#### DATA SHOWN
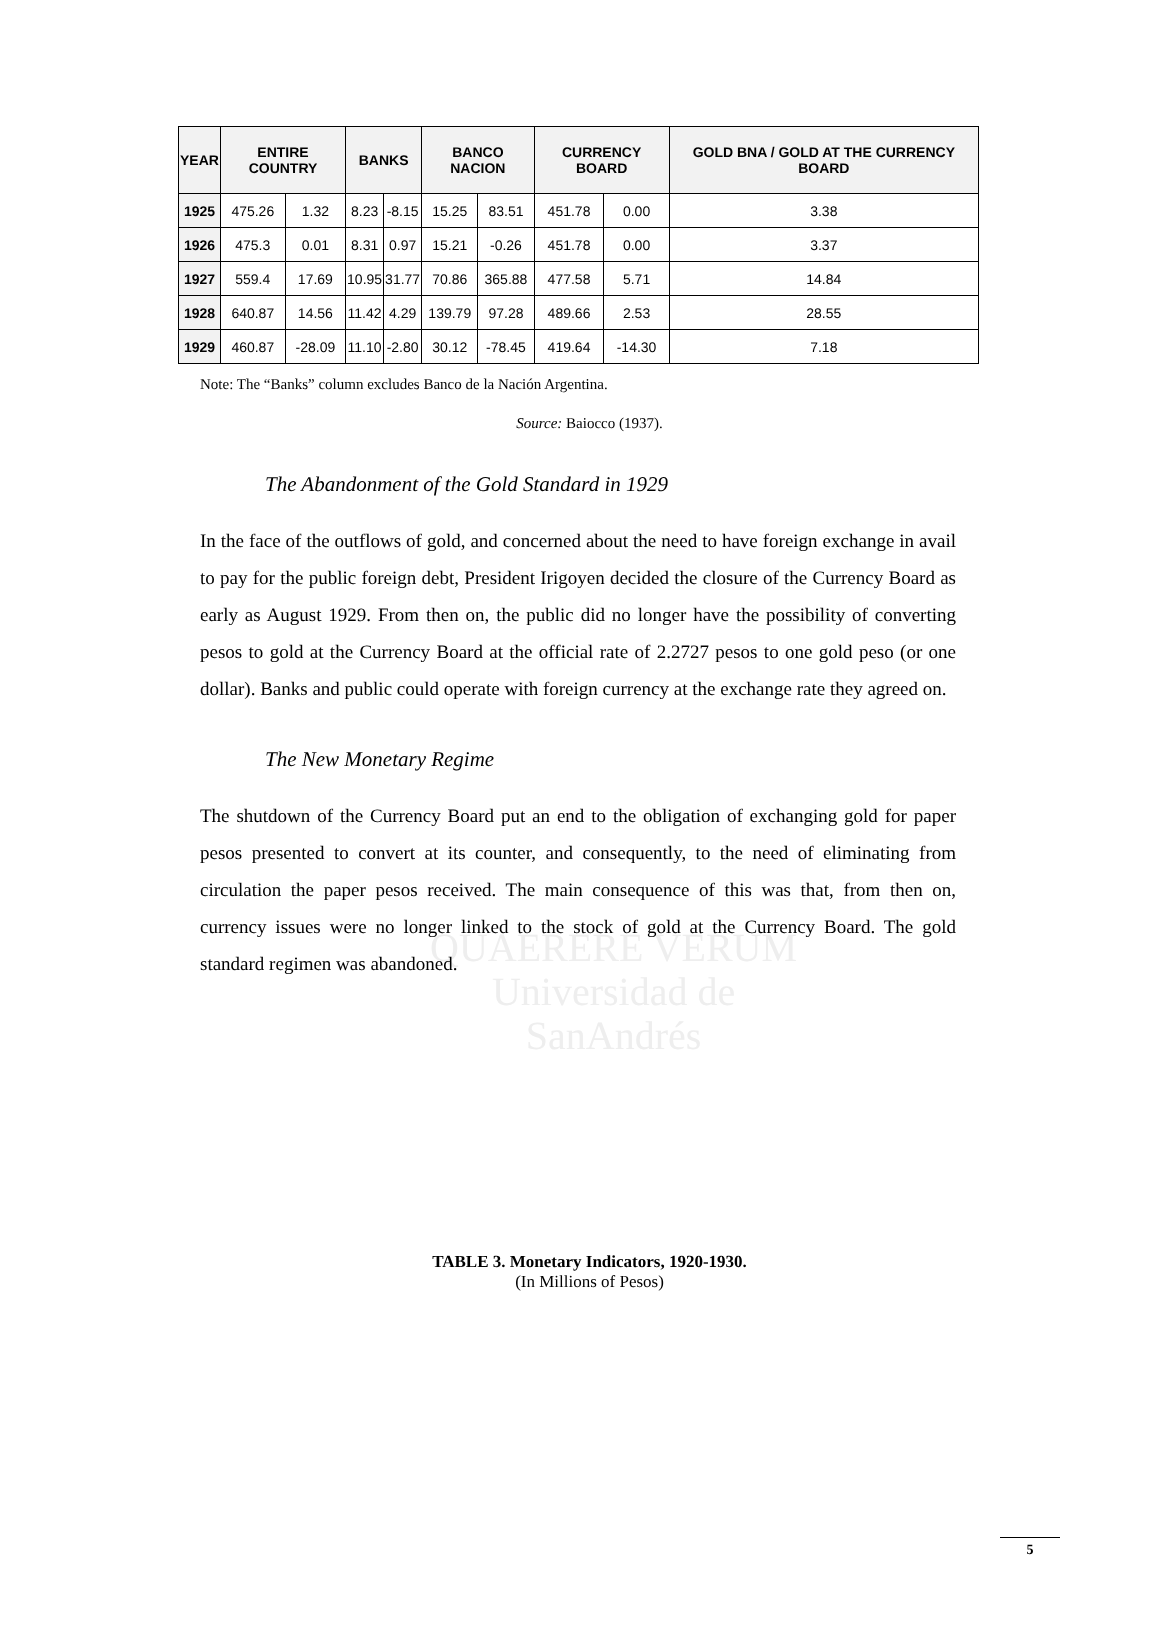QUAERERE VERUM
Universidad de
SanAndrés
| YEAR | ENTIRE COUNTRY | | BANKS | | BANCO NACION | | CURRENCY BOARD | | GOLD BNA / GOLD AT THE CURRENCY BOARD |
| --- | --- | --- | --- | --- | --- | --- | --- | --- | --- |
| 1925 | 475.26 | 1.32 | 8.23 | -8.15 | 15.25 | 83.51 | 451.78 | 0.00 | 3.38 |
| 1926 | 475.3 | 0.01 | 8.31 | 0.97 | 15.21 | -0.26 | 451.78 | 0.00 | 3.37 |
| 1927 | 559.4 | 17.69 | 10.95 | 31.77 | 70.86 | 365.88 | 477.58 | 5.71 | 14.84 |
| 1928 | 640.87 | 14.56 | 11.42 | 4.29 | 139.79 | 97.28 | 489.66 | 2.53 | 28.55 |
| 1929 | 460.87 | -28.09 | 11.10 | -2.80 | 30.12 | -78.45 | 419.64 | -14.30 | 7.18 |
Note: The “Banks” column excludes Banco de la Nación Argentina.
Source: Baiocco (1937).
The Abandonment of the Gold Standard in 1929
In the face of the outflows of gold, and concerned about the need to have foreign exchange in avail to pay for the public foreign debt, President Irigoyen decided the closure of the Currency Board as early as August 1929. From then on, the public did no longer have the possibility of converting pesos to gold at the Currency Board at the official rate of 2.2727 pesos to one gold peso (or one dollar). Banks and public could operate with foreign currency at the exchange rate they agreed on.
The New Monetary Regime
The shutdown of the Currency Board put an end to the obligation of exchanging gold for paper pesos presented to convert at its counter, and consequently, to the need of eliminating from circulation the paper pesos received. The main consequence of this was that, from then on, currency issues were no longer linked to the stock of gold at the Currency Board. The gold standard regimen was abandoned.
TABLE 3. Monetary Indicators, 1920-1930.
(In Millions of Pesos)
5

#### WHAT THE TASK REQUIRES
Copy the records exactly as they appear, leaving every picture out.

#### RESULT FOR THIS TASK
QUAERERE VERUM
Universidad de
SanAndrés
| YEAR | ENTIRE COUNTRY | | BANKS | | BANCO NACION | | CURRENCY BOARD | | GOLD BNA / GOLD AT THE CURRENCY BOARD |
| --- | --- | --- | --- | --- | --- | --- | --- | --- | --- |
| 1925 | 475.26 | 1.32 | 8.23 | -8.15 | 15.25 | 83.51 | 451.78 | 0.00 | 3.38 |
| 1926 | 475.3 | 0.01 | 8.31 | 0.97 | 15.21 | -0.26 | 451.78 | 0.00 | 3.37 |
| 1927 | 559.4 | 17.69 | 10.95 | 31.77 | 70.86 | 365.88 | 477.58 | 5.71 | 14.84 |
| 1928 | 640.87 | 14.56 | 11.42 | 4.29 | 139.79 | 97.28 | 489.66 | 2.53 | 28.55 |
| 1929 | 460.87 | -28.09 | 11.10 | -2.80 | 30.12 | -78.45 | 419.64 | -14.30 | 7.18 |
Note: The “Banks” column excludes Banco de la Nación Argentina.
Source: Baiocco (1937).
The Abandonment of the Gold Standard in 1929
In the face of the outflows of gold, and concerned about the need to have foreign exchange in avail to pay for the public foreign debt, President Irigoyen decided the closure of the Currency Board as early as August 1929. From then on, the public did no longer have the possibility of converting pesos to gold at the Currency Board at the official rate of 2.2727 pesos to one gold peso (or one dollar). Banks and public could operate with foreign currency at the exchange rate they agreed on.
The New Monetary Regime
The shutdown of the Currency Board put an end to the obligation of exchanging gold for paper pesos presented to convert at its counter, and consequently, to the need of eliminating from circulation the paper pesos received. The main consequence of this was that, from then on, currency issues were no longer linked to the stock of gold at the Currency Board. The gold standard regimen was abandoned.
TABLE 3. Monetary Indicators, 1920-1930.
(In Millions of Pesos)
5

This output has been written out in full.